We did some research and talked to dating experts to get out-of-the-box ideas that let you celebrate your love without the overpriced menu.

By Samantha Zabell
Updated January 15, 2016
Yuri Arcurs/Getty Images
Yuri Arcurs/Getty Images

Head outside for a winter hike.

Luckily, we haven’t had a repeat of the Polar Vortex (yet). If you’re brave enough to bundle up, head outside and go on an afternoon date in the woods. Enjoy the time together without any distractions (that means leave your phone at home—Instagrams of trees can wait) and reap the benefits of time spent in nature. “Just hold hands and talk,” says Donna Barnes, a New York University-certified life and relationship coach. “Unfortunately, that doesn’t happen anymore.” When you need to warm up, make indoor s’mores or dressed-up hot chocolate, both perfect treats for a February evening.

See a comedy show.

Instead of dinner-and-a-movie, opt for drinks-and-lots-of-laughs. Science shows that a little comedy may enhance your relationship—researchers from the University of North Carolina found laughter to be a good indication of a happy relationship amongst 71 couple volunteers. And it’s not just for long-term couples—even new couples could benefit from this option, given that UK researchers determined laughter was a great tool for getting someone to open up to you. “I think a comedy club is a fun way to discover their sense of humor,” says Barnes.

Compete in a cook-off.

Whether you’re advanced cooks or total novices, you can have fun together in the kitchen. Pick a simple dish—like grilled cheese or pasta—and challenge each other to a kitchen duel. End result: Either you end up with two delicious versions of a favorite comfort food, or you scrap the meals and order in take-out.

Hit up a karaoke bar.

If a cooking or dance class isn’t for you, try a night on stage to break out of your date night rut and spend a fun holiday together. “Romance doesn’t have to be the classic flowers and candles,” says Wendy Walsh, Ph.D., relationship expert and author of multiple books, including The 30-Day Love Detox. “Romance is about interacting and making a good connection with somebody… and activities help you do that. If you’re exploring it together, it leads the conversation.”

Go back to “school.”

Both Barnes and Walsh suggest signing up for a fun class—be it cooking, painting, or even a dance class—that gets both of you out of your comfort zones. The opportunity to learn a new skill together can strengthen your relationship and make for a fun date. If you’re not in the mood to take the class seriously, check to see if you live near a BYOB painting studio. The artwork might not turn out professional, but at least you two can share your favorite bottle of wine.
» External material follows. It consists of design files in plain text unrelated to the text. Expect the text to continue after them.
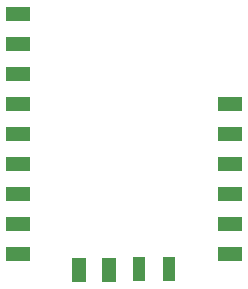
<source format=gbr>
%TF.GenerationSoftware,KiCad,Pcbnew,(5.1.6)-1*%
%TF.CreationDate,2022-07-31T05:20:52+09:00*%
%TF.ProjectId,az-core-top,617a2d63-6f72-4652-9d74-6f702e6b6963,rev?*%
%TF.SameCoordinates,Original*%
%TF.FileFunction,Paste,Top*%
%TF.FilePolarity,Positive*%
%FSLAX46Y46*%
G04 Gerber Fmt 4.6, Leading zero omitted, Abs format (unit mm)*
G04 Created by KiCad (PCBNEW (5.1.6)-1) date 2022-07-31 05:20:52*
%MOMM*%
%LPD*%
G01*
G04 APERTURE LIST*
%ADD10R,2.000000X1.200000*%
%ADD11R,1.000000X2.000000*%
%ADD12R,1.200000X2.000000*%
G04 APERTURE END LIST*
D10*
%TO.C,M5Stamp*%
X176200180Y-93660260D03*
X176200180Y-96200260D03*
X176200180Y-98740260D03*
X176200180Y-101280260D03*
X176200180Y-103820260D03*
X176200180Y-106360260D03*
D11*
X171010180Y-107640260D03*
X168470180Y-107640260D03*
D12*
X165930180Y-107740260D03*
X163390180Y-107740260D03*
D10*
X158200180Y-106360260D03*
X158200180Y-103820260D03*
X158200180Y-101280260D03*
X158200180Y-98740260D03*
X158200180Y-96200260D03*
X158200180Y-93660260D03*
X158200180Y-86040260D03*
X158200180Y-88580260D03*
X158200180Y-91120260D03*
%TD*%
M02*

</source>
Create your own “Love Lab.”

This Valentine’s Day, let science dictate your date night. You may have heard of the infamous “36 questions” that are supposed to make you fall in love. Researchers developed the questions, which were then popularized by a New York Times article putting the series to the test. Walsh suggests setting up a “couples lab” using these questions to increase intimacy. Even if you’re already in love with your partner, this intimate activity will bring you two closer together. These questions don’t ask for a favorite color; instead, they dig deep into personality, asking things like, “When did you last sing to yourself?” Download the app, and get ready for things to get really personal.
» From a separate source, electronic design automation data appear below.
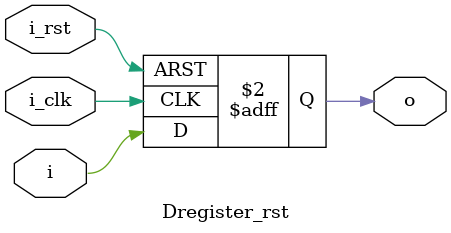
<source format=v>
module Dregister_rst #(
        parameter WIDTH = 1,
        parameter [WIDTH-1:0] RESET_VALUE = {WIDTH{1'b0}}
)(
        input   wire    [WIDTH-1:0]     i,
        output  reg     [WIDTH-1:0]     o,
        input   wire                    i_clk,
        input   wire                    i_rst
);

always @(posedge i_clk or posedge i_rst)
        if(i_rst) o <= #1 RESET_VALUE;
        else o <= #1 i;

endmodule


</source>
Change up your environment.

Whether you take an impromptu road trip or head out on vacation, Barnes says a change in atmosphere will make your holiday more special. You don’t have to leave town—you could just book a night at a local bed and breakfast or hotel and order room service for the night. If you’re budget-conscious, consider decorating your home a bit to make a night-in feel more romantic. And whatever you do: Don’t default to television. “People think a movie is romantic, but really it’s just stopping you from interacting with each other,” says Barnes.

Set up a double date.

Invite another couple over for drinks, appetizers, or dinner. Yes, you might think of Valentine’s Day as a romantic night for two, but research shows that when you spend time around other couples, you could see your partner in a new light. “When you put on your public personality... then all of a sudden you remember why you got together with him,” explains Walsh, who believes the “crazy expectations” many couples set for Valentine’s Day end up ruining the evening. Plus, those couple friendships you’re fostering might actually be improving your marriage in the long run.